**Collected data entries:**
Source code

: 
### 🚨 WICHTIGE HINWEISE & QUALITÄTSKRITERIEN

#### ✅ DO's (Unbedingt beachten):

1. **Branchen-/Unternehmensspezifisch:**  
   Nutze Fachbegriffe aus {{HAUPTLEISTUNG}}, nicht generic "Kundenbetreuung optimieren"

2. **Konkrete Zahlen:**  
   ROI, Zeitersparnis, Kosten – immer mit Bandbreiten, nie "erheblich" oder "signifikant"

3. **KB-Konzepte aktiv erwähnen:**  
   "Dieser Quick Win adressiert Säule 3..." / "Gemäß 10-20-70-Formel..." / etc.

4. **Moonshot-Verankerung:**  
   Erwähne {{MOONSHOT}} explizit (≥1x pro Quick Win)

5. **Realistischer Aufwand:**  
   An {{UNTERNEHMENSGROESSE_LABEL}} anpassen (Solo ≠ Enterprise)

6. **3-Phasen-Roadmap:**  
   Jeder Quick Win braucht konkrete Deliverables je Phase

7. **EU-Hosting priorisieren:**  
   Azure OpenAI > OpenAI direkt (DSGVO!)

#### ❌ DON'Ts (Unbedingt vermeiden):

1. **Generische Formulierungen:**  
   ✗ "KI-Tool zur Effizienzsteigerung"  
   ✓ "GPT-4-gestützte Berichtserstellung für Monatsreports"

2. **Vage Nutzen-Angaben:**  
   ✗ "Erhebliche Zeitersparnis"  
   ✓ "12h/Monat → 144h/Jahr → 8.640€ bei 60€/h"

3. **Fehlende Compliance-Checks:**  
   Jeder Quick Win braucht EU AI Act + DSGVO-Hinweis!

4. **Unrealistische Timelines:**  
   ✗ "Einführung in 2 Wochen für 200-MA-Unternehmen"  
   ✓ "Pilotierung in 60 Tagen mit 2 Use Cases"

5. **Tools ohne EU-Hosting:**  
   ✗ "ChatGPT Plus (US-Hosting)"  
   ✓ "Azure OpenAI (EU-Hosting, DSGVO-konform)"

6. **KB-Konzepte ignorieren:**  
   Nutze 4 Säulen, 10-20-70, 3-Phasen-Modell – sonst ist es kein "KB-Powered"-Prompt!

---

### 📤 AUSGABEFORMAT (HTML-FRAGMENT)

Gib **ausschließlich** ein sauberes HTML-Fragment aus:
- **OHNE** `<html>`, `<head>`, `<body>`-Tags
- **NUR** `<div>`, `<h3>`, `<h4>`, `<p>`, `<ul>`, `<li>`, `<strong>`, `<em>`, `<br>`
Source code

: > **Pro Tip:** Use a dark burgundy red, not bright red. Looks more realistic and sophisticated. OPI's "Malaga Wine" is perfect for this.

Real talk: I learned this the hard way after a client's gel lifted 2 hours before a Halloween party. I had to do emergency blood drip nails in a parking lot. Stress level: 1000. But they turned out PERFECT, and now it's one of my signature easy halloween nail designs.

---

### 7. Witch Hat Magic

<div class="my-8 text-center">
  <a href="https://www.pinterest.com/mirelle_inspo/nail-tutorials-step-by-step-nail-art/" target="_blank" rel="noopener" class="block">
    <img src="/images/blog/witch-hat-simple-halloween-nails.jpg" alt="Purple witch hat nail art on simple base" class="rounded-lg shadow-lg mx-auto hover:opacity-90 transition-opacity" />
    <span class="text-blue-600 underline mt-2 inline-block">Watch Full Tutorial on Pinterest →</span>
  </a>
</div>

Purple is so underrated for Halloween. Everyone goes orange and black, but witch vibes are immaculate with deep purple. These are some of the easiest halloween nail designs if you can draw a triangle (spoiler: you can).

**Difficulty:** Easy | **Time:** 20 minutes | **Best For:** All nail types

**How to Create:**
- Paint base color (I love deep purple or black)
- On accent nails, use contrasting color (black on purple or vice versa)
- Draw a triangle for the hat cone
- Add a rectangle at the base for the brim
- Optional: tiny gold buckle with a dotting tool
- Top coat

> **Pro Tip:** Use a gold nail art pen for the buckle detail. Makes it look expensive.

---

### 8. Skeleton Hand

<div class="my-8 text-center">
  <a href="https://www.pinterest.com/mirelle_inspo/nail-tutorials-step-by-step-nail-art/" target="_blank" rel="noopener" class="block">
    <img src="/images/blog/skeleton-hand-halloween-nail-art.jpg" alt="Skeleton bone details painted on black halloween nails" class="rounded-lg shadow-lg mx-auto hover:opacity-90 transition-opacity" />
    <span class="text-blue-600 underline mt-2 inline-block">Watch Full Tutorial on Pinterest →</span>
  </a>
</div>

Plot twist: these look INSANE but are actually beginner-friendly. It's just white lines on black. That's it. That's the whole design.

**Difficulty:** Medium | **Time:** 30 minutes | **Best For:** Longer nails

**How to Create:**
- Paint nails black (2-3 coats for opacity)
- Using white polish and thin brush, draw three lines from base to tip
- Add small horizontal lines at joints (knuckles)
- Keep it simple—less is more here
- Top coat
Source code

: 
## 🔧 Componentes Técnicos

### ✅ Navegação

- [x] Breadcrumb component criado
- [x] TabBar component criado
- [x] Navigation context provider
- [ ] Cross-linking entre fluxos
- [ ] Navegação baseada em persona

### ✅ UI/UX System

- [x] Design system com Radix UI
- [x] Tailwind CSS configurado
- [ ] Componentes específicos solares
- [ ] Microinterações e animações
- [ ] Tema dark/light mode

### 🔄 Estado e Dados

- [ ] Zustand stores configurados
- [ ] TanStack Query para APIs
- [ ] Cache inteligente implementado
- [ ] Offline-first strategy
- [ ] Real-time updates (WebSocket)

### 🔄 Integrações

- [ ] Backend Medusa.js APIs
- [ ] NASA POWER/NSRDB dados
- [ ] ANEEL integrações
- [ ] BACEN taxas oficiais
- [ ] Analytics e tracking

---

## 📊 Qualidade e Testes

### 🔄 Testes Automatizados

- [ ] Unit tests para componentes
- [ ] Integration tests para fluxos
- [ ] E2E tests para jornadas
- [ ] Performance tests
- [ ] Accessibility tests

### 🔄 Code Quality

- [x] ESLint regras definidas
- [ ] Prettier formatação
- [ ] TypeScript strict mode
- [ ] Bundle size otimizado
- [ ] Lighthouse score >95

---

**Instructions for the task:**
Begin at the line containing "- [x] Tailwind CSS configurado" and reproduce every line through the last one in the records above, exactly.

**The answer:**
- [x] Tailwind CSS configurado
- [ ] Componentes específicos solares
- [ ] Microinterações e animações
- [ ] Tema dark/light mode

### 🔄 Estado e Dados

- [ ] Zustand stores configurados
- [ ] TanStack Query para APIs
- [ ] Cache inteligente implementado
- [ ] Offline-first strategy
- [ ] Real-time updates (WebSocket)

### 🔄 Integrações

- [ ] Backend Medusa.js APIs
- [ ] NASA POWER/NSRDB dados
- [ ] ANEEL integrações
- [ ] BACEN taxas oficiais
- [ ] Analytics e tracking

---

## 📊 Qualidade e Testes

### 🔄 Testes Automatizados

- [ ] Unit tests para componentes
- [ ] Integration tests para fluxos
- [ ] E2E tests para jornadas
- [ ] Performance tests
- [ ] Accessibility tests

### 🔄 Code Quality

- [x] ESLint regras definidas
- [ ] Prettier formatação
- [ ] TypeScript strict mode
- [ ] Bundle size otimizado
- [ ] Lighthouse score >95

---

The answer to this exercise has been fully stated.